Ultrasound (US) is a highly effective technique in the pediatric emergency room (ER), given its great versatility, lack of ionizing radiation and excellent diagnostic performance in the pediatric population. It is the foremost technique in pediatric abdominal emergencies, but it should also be the go-to technique in almost all other pediatric emergencies. US can be used as an extension of the clinical examination in the emergency room, as it provides immediate answers to simple questions (fluid/no fluid, urinary tract dilation/no dilation). It is also a more sophisticated technique, allowing the user to make complex diagnoses, often without the need for further imaging. However, even ultrasound has its barriers in the pediatric emergency room. A thorough knowledge of its limitations and of common and uncommon artefacts will limit errors.
US is commonly used to identify joint effusion and to characterize various superficial “lumps and bumps” when a musculoskeletal emergency occurs. US is also accurate in identifying fractures and may be used to examine the areas a child can point out as painful. In case of doubtful X-rays and persisting pain, US may be used to search for missed fractures. It is also useful to identify typical pediatric fractures, such as Salter-Harris I (fracture of the epiphyseal plate), which may be difficult to diagnose on X-rays. US is an accurate tool to identify foreign bodies and guide superficial interventions.
In neurological emergencies, US is limited by the lack of access to the brain beyond the age of closure of the anterior fontanelle.

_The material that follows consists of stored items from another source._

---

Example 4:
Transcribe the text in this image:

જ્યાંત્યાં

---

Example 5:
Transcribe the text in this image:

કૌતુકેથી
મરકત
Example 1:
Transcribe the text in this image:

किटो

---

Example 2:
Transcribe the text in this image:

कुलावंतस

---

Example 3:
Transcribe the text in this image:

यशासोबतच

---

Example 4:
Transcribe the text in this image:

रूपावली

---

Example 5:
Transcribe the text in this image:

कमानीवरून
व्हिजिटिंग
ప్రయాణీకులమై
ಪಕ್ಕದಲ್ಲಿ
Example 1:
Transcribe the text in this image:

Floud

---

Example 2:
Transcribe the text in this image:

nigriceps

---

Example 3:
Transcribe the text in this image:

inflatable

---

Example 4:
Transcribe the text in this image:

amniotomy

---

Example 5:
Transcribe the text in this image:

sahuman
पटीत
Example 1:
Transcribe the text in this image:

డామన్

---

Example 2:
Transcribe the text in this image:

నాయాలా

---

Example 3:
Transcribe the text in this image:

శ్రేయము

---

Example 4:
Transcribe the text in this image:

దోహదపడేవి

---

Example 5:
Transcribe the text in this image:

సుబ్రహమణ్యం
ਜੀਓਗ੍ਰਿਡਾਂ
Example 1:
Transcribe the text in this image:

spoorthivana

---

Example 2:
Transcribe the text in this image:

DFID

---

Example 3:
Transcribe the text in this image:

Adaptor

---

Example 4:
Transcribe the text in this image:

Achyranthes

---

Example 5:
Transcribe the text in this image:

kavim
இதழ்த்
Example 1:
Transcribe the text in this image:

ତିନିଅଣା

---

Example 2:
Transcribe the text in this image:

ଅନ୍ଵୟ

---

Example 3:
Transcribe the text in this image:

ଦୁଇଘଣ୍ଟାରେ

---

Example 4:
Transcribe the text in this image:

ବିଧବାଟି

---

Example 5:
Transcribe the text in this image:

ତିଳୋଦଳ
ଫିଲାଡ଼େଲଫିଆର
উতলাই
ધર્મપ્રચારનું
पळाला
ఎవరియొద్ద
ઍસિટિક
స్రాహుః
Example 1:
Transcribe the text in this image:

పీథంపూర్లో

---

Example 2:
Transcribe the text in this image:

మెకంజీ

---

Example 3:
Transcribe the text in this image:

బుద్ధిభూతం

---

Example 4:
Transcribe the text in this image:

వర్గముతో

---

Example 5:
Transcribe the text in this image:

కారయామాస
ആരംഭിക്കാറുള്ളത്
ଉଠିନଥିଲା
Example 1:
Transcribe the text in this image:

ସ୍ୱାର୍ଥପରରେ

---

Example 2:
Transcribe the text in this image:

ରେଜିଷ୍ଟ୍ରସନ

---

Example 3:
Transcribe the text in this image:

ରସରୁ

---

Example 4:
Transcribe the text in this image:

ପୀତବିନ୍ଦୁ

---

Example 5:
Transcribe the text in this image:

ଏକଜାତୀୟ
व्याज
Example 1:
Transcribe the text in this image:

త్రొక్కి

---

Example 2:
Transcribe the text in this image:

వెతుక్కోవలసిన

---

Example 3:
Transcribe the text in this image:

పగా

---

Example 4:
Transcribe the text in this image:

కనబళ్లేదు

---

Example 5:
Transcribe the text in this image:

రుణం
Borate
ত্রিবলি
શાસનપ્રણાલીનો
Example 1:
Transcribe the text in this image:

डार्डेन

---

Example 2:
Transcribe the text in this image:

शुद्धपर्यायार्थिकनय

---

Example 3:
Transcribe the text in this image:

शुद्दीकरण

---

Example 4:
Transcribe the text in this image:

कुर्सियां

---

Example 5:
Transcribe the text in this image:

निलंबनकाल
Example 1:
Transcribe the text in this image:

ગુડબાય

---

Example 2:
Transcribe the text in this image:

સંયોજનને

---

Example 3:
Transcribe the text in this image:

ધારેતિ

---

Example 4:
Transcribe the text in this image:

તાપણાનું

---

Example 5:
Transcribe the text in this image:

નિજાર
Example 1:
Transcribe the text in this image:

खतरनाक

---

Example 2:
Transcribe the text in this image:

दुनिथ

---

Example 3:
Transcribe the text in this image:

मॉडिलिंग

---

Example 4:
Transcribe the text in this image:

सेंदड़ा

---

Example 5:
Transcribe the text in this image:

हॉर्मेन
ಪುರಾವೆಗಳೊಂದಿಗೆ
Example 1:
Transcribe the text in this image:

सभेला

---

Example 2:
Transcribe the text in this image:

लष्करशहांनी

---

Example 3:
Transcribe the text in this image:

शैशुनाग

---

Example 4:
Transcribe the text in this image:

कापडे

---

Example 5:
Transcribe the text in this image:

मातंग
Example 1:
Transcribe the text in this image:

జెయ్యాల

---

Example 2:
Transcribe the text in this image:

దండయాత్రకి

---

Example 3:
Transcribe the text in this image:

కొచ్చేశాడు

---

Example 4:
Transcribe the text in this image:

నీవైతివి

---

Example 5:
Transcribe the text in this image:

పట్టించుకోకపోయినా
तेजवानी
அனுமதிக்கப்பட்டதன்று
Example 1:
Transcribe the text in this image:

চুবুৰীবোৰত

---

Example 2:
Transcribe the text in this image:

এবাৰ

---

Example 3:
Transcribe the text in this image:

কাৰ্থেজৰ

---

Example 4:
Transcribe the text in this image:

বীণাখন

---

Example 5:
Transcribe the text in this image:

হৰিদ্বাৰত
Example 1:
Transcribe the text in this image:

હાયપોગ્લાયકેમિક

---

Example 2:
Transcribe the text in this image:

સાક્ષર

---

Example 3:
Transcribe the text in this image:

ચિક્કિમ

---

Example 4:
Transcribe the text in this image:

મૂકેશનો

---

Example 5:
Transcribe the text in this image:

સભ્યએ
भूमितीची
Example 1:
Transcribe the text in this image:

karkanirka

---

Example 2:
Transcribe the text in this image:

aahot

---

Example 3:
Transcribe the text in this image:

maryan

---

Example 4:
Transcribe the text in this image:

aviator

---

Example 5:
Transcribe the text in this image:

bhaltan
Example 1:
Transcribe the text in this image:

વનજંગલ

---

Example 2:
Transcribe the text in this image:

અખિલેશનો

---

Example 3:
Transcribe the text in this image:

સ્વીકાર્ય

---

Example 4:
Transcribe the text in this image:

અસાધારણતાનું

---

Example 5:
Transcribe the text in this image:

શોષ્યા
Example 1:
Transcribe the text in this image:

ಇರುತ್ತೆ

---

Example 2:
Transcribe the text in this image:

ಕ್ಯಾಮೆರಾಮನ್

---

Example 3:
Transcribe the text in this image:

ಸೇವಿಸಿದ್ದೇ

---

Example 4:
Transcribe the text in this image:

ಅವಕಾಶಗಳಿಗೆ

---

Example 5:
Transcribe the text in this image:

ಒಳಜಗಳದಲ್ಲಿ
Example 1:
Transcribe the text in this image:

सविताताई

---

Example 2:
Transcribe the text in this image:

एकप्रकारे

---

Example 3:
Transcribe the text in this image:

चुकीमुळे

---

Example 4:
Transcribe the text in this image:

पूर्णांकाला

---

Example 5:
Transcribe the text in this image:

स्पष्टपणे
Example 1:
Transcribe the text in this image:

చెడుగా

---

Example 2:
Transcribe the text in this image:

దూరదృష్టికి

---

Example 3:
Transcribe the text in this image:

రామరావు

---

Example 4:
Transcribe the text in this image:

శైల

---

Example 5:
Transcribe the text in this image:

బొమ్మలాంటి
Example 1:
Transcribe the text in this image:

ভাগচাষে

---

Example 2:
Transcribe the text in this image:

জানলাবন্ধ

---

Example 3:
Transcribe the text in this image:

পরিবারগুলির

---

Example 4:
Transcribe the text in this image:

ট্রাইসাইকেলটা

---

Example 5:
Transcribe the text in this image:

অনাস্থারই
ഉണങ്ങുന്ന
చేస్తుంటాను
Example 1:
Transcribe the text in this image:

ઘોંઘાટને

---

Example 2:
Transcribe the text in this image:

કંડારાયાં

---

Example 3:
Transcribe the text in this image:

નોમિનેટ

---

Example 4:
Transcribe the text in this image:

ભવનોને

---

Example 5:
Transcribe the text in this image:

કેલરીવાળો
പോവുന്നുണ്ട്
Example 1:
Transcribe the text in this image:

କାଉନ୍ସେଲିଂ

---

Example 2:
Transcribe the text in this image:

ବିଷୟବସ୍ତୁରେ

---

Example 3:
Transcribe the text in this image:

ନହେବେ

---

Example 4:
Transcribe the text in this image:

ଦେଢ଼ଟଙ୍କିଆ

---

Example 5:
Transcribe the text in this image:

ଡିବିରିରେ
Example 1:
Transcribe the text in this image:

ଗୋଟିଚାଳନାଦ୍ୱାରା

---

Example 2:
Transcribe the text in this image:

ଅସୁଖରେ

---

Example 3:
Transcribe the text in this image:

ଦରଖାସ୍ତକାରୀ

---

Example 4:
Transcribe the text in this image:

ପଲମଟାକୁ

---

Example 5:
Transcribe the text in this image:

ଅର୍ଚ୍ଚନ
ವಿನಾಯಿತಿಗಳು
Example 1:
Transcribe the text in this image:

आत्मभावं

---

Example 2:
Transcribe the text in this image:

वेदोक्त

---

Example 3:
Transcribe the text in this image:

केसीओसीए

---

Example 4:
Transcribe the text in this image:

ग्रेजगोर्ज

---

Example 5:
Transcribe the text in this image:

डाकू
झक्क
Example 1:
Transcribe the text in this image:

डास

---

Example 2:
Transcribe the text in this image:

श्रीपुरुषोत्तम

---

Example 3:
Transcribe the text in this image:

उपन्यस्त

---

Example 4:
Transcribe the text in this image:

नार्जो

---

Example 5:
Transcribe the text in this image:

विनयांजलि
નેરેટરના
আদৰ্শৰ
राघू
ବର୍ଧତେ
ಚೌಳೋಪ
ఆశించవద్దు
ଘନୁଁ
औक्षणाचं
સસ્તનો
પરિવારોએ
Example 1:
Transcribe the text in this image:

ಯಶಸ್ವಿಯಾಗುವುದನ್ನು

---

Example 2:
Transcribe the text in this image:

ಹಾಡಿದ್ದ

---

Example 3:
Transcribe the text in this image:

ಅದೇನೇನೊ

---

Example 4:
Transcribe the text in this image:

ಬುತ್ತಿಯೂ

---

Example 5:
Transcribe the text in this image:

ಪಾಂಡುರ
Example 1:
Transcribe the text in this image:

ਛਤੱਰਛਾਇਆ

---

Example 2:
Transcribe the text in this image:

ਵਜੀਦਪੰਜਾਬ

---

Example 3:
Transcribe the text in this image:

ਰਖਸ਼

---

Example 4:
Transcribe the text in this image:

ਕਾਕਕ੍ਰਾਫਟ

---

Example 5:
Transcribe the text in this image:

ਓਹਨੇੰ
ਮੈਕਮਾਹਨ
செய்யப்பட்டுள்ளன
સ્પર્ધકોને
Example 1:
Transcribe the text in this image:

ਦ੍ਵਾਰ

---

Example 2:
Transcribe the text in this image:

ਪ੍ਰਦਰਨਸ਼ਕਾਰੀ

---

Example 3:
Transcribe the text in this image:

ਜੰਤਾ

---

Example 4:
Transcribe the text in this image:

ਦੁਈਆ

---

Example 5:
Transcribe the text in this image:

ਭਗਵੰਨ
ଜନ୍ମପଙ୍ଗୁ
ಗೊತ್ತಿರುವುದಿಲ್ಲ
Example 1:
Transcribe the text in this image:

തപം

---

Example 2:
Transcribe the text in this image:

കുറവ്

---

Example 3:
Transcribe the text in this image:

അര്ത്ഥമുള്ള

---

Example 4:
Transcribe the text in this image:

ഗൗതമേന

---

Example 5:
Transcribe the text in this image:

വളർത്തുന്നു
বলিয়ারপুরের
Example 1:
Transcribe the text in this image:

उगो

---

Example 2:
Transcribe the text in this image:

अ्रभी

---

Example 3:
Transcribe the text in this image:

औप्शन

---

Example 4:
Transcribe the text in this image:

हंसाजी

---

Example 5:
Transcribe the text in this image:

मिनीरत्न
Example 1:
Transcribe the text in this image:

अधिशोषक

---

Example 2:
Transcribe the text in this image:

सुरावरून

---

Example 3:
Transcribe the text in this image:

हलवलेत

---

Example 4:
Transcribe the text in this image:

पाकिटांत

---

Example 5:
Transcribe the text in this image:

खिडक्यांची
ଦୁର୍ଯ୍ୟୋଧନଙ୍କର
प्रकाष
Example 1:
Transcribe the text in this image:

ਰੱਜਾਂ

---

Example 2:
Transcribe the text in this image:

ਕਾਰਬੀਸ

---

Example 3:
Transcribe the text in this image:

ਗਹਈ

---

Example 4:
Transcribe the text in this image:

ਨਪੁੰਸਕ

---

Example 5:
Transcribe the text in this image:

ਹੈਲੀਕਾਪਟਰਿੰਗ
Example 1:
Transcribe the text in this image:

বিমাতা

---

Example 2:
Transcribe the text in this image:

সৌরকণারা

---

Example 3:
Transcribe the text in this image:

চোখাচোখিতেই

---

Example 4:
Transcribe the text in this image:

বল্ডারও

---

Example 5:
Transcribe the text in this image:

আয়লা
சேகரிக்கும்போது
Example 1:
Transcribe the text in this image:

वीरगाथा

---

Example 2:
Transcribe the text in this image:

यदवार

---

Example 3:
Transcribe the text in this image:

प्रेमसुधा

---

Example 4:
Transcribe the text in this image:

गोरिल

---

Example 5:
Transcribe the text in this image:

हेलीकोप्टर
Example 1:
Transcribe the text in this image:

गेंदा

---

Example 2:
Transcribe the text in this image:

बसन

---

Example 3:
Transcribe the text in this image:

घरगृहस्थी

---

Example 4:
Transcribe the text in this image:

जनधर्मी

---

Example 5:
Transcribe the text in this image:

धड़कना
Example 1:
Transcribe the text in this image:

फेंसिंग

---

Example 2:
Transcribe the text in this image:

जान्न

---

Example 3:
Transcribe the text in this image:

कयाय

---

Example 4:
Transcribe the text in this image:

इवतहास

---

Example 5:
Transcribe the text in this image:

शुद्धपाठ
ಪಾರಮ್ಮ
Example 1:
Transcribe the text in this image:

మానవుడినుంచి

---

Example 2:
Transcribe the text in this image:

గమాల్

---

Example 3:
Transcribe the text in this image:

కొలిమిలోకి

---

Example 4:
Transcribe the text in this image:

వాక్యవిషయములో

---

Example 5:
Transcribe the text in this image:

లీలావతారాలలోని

In infants, especially premature babies, it is however highly sensitive to the presence of brain hemorrhage and ventricular dilation. US is not the mainstay in head trauma, even in infants, as it may miss small peri-cerebral hematomas, with no or little mass effect. False positives for peri-cerebral fluid collections are also possible, because of the reflections of the US beam on the bony edges of the fontanelle (Figure 1).
Radiologists are used to examining the chest through X-rays and CT, but in the pediatric population US may replace these techniques in several clinical settings. Given the small size of the pediatric chest, US excludes pneumonia with great accuracy, identifies the presence of pleural fluid and is the best technique to analyze the structure of pleural effusion (Figure 2). The US characteristics of pneumonia, pleural effusion and pneumothorax should be well understood by the user, to avoid confusion with adjoining structures, such as the mediastinum, stomach, bowel etc. In case of thoracic deformation, US rapidly distinguishes anatomical variants of the rib cartilages from abnormal masses or rib fractures.
In conclusion, most pediatric emergencies benefit from a first-line US approach, provided that anatomical limitations and sources of error are well understood. Using US before all other techniques is an effective way to limit radiation exposure in the pediatric emergency room.